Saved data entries

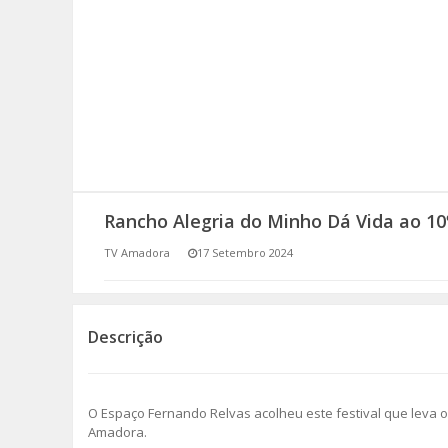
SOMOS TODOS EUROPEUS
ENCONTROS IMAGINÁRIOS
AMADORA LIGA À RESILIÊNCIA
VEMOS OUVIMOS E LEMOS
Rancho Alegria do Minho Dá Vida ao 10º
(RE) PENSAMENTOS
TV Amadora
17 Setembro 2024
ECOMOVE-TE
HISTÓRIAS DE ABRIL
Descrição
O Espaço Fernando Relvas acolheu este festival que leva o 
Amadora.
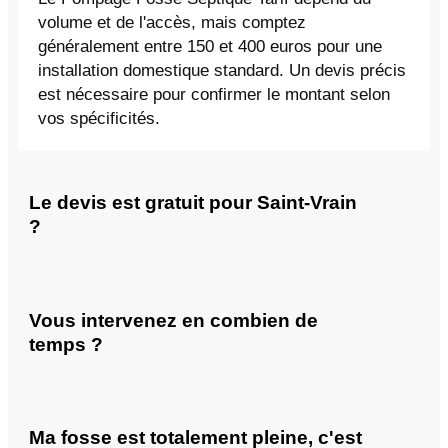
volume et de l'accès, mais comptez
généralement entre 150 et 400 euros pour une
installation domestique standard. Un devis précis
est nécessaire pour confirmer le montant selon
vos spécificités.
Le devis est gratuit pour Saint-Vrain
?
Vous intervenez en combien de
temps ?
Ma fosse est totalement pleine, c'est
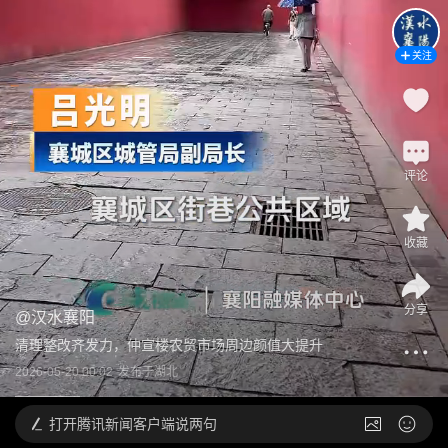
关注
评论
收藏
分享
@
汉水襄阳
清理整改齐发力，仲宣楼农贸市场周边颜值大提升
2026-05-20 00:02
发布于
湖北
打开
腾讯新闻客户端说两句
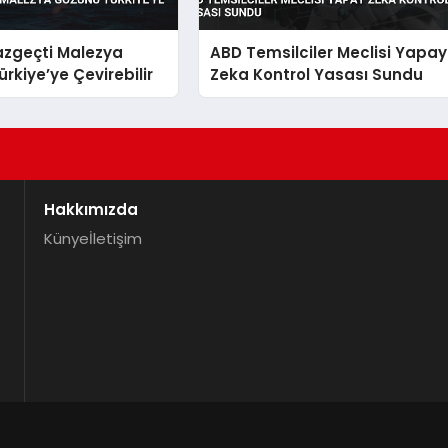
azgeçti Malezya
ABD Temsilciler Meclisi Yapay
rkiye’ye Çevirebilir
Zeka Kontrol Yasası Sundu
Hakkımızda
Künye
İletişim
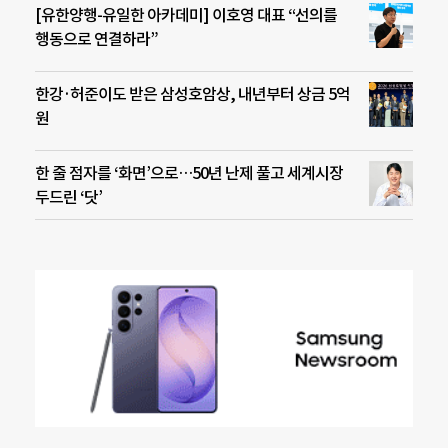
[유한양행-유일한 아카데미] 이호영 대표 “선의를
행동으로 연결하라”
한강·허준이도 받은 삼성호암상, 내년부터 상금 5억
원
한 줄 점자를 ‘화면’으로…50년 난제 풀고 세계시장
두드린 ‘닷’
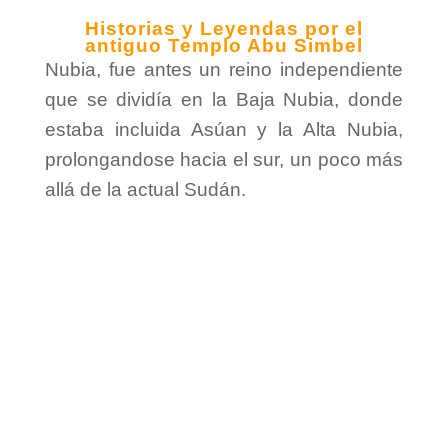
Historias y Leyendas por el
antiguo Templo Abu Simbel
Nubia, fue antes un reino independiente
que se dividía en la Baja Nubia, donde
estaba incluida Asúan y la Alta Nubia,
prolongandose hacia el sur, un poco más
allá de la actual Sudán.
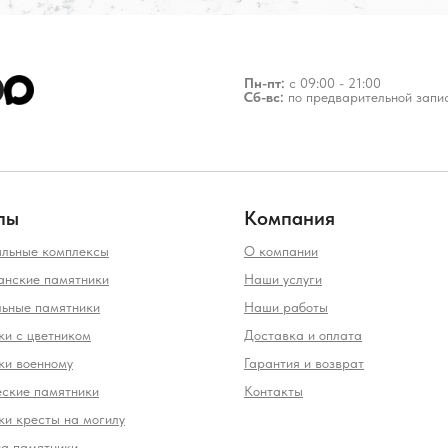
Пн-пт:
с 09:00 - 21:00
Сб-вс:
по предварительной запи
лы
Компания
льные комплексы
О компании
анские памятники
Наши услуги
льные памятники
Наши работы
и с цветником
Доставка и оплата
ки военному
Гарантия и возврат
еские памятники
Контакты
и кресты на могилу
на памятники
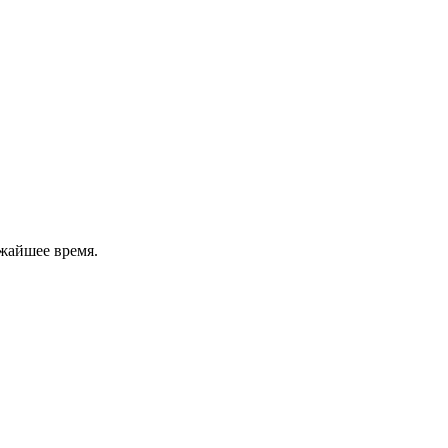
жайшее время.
...
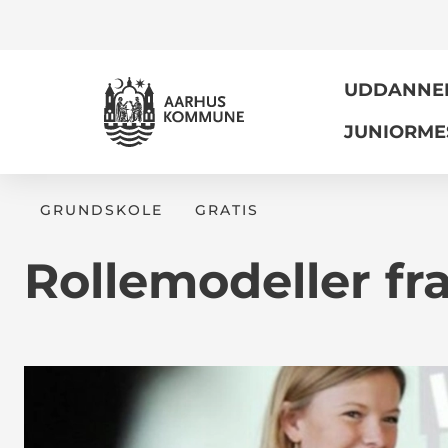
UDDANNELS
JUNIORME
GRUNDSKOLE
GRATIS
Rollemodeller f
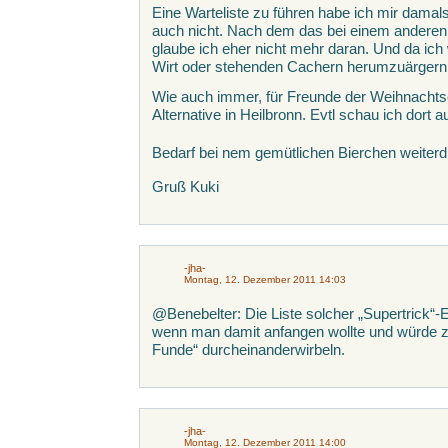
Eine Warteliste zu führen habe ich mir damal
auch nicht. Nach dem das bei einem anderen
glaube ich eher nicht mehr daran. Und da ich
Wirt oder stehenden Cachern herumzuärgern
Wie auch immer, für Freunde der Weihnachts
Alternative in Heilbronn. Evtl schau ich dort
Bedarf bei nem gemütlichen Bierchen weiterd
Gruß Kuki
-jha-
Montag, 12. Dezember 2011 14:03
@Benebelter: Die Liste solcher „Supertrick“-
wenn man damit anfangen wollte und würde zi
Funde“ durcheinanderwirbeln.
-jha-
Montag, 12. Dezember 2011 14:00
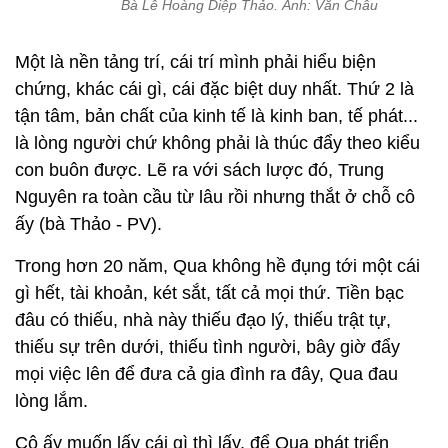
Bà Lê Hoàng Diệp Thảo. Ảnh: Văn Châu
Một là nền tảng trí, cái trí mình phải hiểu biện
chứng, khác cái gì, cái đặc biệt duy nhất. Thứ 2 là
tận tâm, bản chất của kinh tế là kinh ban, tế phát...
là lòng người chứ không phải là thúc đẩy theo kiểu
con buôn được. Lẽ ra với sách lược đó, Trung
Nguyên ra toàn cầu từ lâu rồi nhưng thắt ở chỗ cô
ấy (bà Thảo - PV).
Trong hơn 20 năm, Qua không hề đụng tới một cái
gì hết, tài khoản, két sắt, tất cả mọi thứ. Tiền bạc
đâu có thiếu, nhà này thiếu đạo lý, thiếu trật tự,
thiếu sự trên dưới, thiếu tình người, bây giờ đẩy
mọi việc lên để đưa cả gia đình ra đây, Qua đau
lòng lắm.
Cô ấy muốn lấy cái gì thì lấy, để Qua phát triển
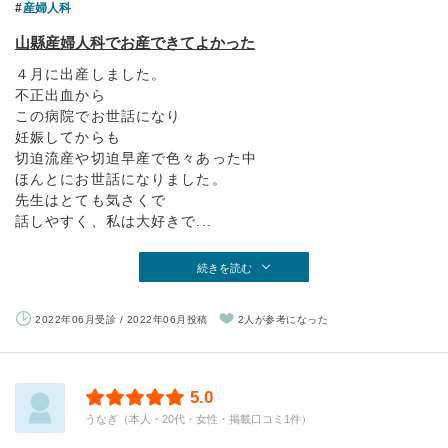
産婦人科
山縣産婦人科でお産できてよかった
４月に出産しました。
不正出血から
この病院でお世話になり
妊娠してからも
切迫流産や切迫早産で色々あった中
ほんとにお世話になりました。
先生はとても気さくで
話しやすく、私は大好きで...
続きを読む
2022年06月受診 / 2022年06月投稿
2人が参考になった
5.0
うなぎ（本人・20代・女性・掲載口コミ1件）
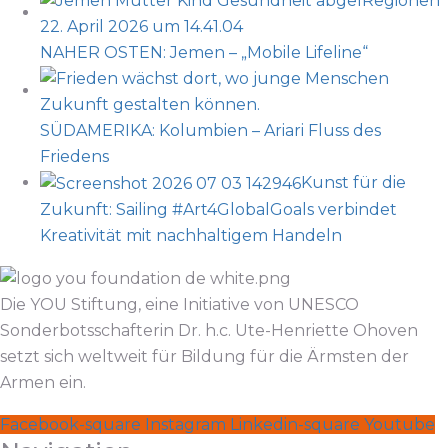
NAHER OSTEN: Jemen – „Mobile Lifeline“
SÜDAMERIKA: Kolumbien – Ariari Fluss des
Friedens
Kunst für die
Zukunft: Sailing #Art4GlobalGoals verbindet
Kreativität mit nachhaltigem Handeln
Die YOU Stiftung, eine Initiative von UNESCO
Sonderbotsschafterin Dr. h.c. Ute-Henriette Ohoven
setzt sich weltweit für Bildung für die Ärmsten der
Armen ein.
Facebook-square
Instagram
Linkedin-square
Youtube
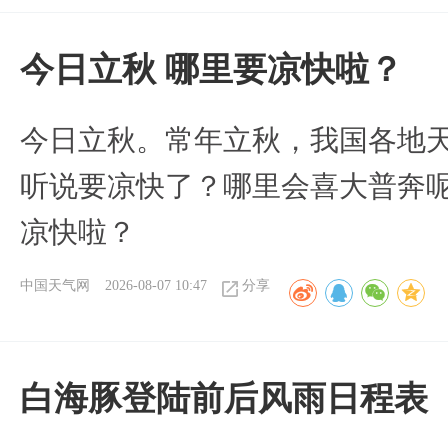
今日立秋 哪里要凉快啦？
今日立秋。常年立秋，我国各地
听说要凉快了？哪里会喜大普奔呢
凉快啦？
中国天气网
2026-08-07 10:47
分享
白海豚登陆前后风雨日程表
--
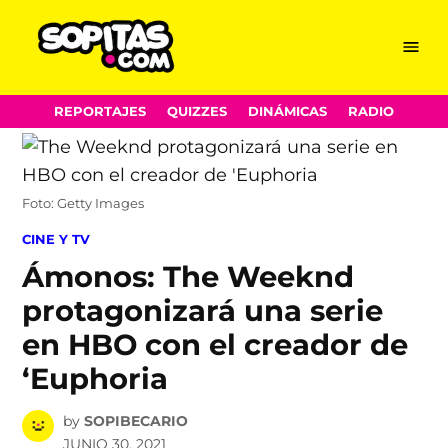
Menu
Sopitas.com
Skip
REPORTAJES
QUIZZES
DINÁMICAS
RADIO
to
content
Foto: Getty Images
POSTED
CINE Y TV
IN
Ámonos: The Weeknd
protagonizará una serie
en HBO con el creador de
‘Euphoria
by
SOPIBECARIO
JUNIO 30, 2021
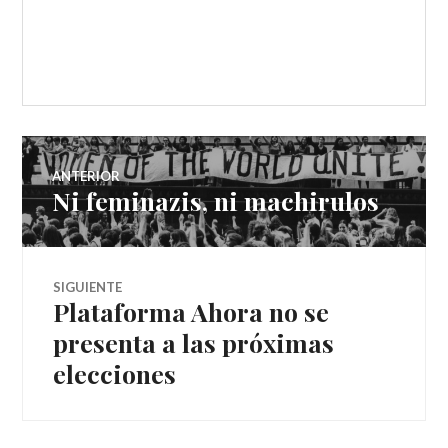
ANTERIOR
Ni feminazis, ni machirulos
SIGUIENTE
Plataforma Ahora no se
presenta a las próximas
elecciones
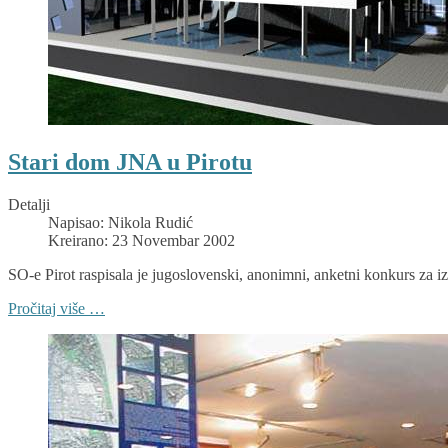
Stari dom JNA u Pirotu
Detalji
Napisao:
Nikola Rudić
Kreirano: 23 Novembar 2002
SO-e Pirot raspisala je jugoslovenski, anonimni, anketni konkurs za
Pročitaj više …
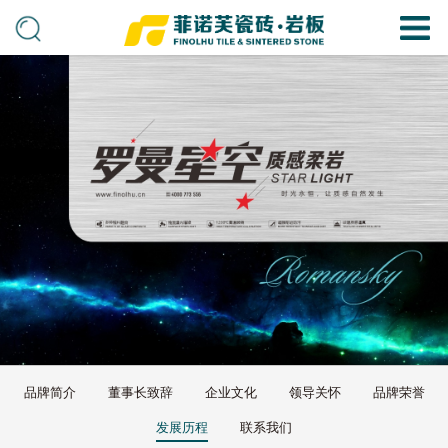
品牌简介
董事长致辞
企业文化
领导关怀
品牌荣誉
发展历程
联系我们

§ **What the exercise asks**: Copy the lines of the entries above, starting at the line containing "SOMOS TODOS EUROPEUS" and ending at the line containing "allá de la actual Sudán.", both included. Leave the pictures out of your copy.

§ **Exercise response**:
SOMOS TODOS EUROPEUS
ENCONTROS IMAGINÁRIOS
AMADORA LIGA À RESILIÊNCIA
VEMOS OUVIMOS E LEMOS
Rancho Alegria do Minho Dá Vida ao 10º
(RE) PENSAMENTOS
TV Amadora
17 Setembro 2024
ECOMOVE-TE
HISTÓRIAS DE ABRIL
Descrição
O Espaço Fernando Relvas acolheu este festival que leva o 
Amadora.
volume et de l'accès, mais comptez
généralement entre 150 et 400 euros pour une
installation domestique standard. Un devis précis
est nécessaire pour confirmer le montant selon
vos spécificités.
Le devis est gratuit pour Saint-Vrain
?
Vous intervenez en combien de
temps ?
Ma fosse est totalement pleine, c'est
关注
评论
收藏
分享
@
汉水襄阳
清理整改齐发力，仲宣楼农贸市场周边颜值大提升
2026-05-20 00:02
发布于
湖北
打开
腾讯新闻客户端说两句
azgeçti Malezya
ABD Temsilciler Meclisi Yapay
rkiye’ye Çevirebilir
Zeka Kontrol Yasası Sundu
Hakkımızda
Künye
İletişim
[유한양행-유일한 아카데미] 이호영 대표 “선의를
행동으로 연결하라”
한강·허준이도 받은 삼성호암상, 내년부터 상금 5억
원
한 줄 점자를 ‘화면’으로…50년 난제 풀고 세계시장
두드린 ‘닷’
Historias y Leyendas por el
antiguo Templo Abu Simbel
Nubia, fue antes un reino independiente
que se dividía en la Baja Nubia, donde
estaba incluida Asúan y la Alta Nubia,
prolongandose hacia el sur, un poco más
allá de la actual Sudán.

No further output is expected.